Cow Head-Swapper Pleads Guilty

     SAN FRANCISCO (CN) – A slaughterhouse employee admitted he swapped out diseased cow heads and carved “USDA Condemned” out of cow carcasses to push tainted meat onto the market.
     Eugene D. Corda pleaded guilty on Friday to a federal charge of distributing adulterated meat.
     Federal prosecutor also accused two owners and a foreman of Rancho Feeding Corp. of a similar charge.
     According to the indictment and a separate criminal information, from 2012 to early 2014 owners Jesse “Babe” Amaral and Robert Singleton directed foreman Felix Cabrera and employee Corda to slaughter cows showing signs of epithelioma, or “cancer eye,” during USDA inspectors’ lunch breaks, when operations were supposed to cease.
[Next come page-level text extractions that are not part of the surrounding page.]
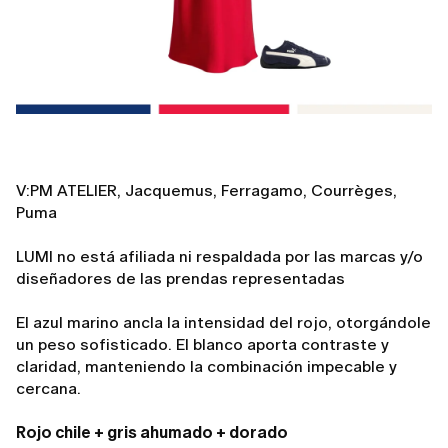
V:PM ATELIER, Jacquemus, Ferragamo, Courrèges,
Puma
LUMI no está afiliada ni respaldada por las marcas y/o
diseñadores de las prendas representadas
El azul marino ancla la intensidad del rojo, otorgándole
un peso sofisticado. El blanco aporta contraste y
claridad, manteniendo la combinación impecable y
cercana.
Rojo chile + gris ahumado + dorado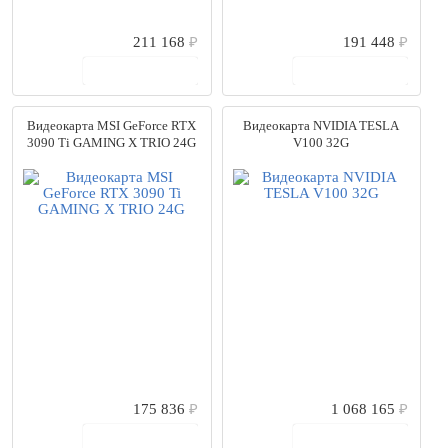
211 168
₽
191 448
₽
В корзину
В корзину
Видеокарта MSI GeForce RTX
Видеокарта NVIDIA TESLA
3090 Ti GAMING X TRIO 24G
V100 32G
175 836
₽
1 068 165
₽
В корзину
В корзину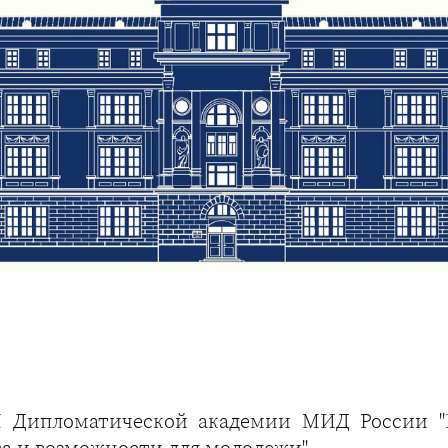
Дипломатической академии МИД России "К
ва и возможности для молодежи"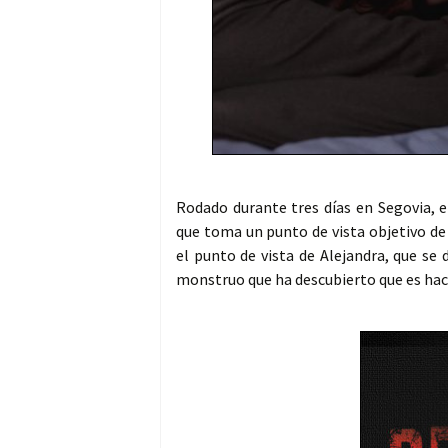
Rodado durante tres días en Segovia, e
que toma un punto de vista objetivo de 
el punto de vista de Alejandra, que se
monstruo que ha descubierto que es hac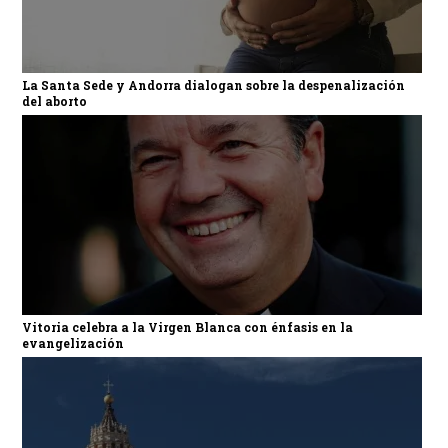
La Santa Sede y Andorra dialogan sobre la despenalización
del aborto
Vitoria celebra a la Virgen Blanca con énfasis en la
evangelización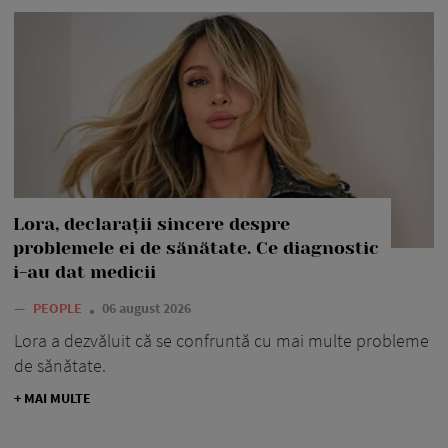
Lora, declarații sincere despre
problemele ei de sănătate. Ce diagnostic
i-au dat medicii
—
PEOPLE
06 august 2026
Lora a dezvăluit că se confruntă cu mai multe probleme
de sănătate.
+ MAI MULTE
     According to the criminal indictment and information, the defendants concealed the diseased cow heads by swapping them with healthy cow heads for the purpose of post-mortem inspections.
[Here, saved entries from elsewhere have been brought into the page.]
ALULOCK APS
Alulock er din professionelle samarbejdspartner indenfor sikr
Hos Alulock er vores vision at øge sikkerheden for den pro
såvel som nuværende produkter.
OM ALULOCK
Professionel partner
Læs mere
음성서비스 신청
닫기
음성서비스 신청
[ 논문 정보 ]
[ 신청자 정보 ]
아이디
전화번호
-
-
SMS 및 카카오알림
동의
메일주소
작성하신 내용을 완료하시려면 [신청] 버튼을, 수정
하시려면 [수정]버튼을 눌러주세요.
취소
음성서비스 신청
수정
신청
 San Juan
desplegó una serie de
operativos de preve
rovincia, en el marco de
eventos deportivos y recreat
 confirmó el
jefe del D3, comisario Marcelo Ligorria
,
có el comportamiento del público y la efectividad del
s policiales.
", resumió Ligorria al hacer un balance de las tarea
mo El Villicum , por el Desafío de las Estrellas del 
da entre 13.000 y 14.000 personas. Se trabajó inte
     “Cancer eye” is a disease that can result in condemnation.
     As a result, the now-shuttered slaughterhouse in Petaluma distributed 79 diseased cattle that did not undergo full USDA inspection, according to the indictment.
     During the same timeframe, Amaral allegedly told Cabrera to process cattle that had been condemned by a USDA veterinarian.
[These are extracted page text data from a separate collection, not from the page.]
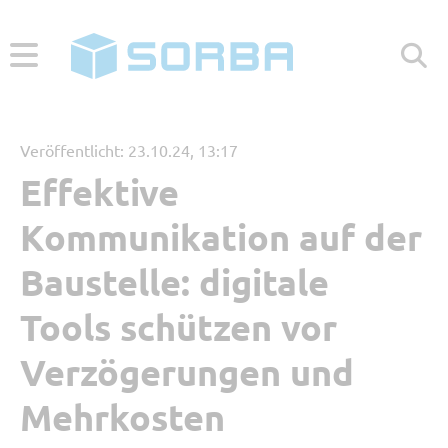
ABONNIEREN
ZUR WEBSEITE
Veröffentlicht: 23.10.24, 13:17
Effektive
Menü
Kommunikation auf der
Aktuelle Beiträge
Baustelle: digitale
Tools schützen vor
Beliebt
Verzögerungen und
Kategorien
Mehrkosten
Referenzbericht
Digitales Arbeiten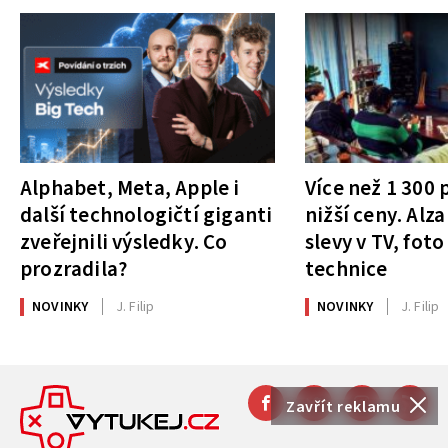
Alphabet, Meta, Apple i
Více než 1 300
další technologičtí giganti
nižší ceny. Alza
zveřejnili výsledky. Co
slevy v TV, foto
prozradila?
technice
NOVINKY
J. Filip
NOVINKY
J. Filip
Zavřít reklamu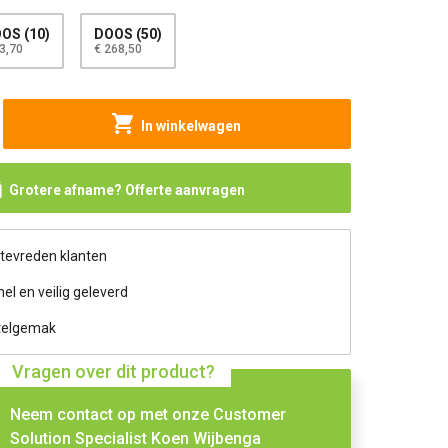
OS (10)
DOOS (50)
3,70
€ 268,50
In winkelwagen
Grotere afname? Offerte aanvragen
 tevreden klanten
nel en veilig geleverd
telgemak
Vragen over dit product?
Neem contact op met onze Customer
Solution Specialist Koen Wijbenga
     According to the indictment, Cabrera directed Rancho employees to carve “USDC Condemned” stamps out of the carcasses for transport, sale and distribution, so that Rancho could distribute more than 100 condemned cattle.
     The indictment claims that Amaral charged farmers “handling fees” based on false statements that their cattle had died or been condemned, though he knew the cattle had been sold for human consumption.
     As a result of the federal investigation, Rancho Feeding voluntarily recalled 8.7 million pounds of beef products in February.
     The indictment, returned by a federal grand jury on Aug. 14, charges Amaral, Corda and Cabrera with conspiracy to and distribution of adulterated, misbranded and uninspected meat and mail fraud conspiracy.
     Corda’s attorney, Mark Coleman of Nuttall and Coleman in Fresno, did not reply to a request for comment Friday.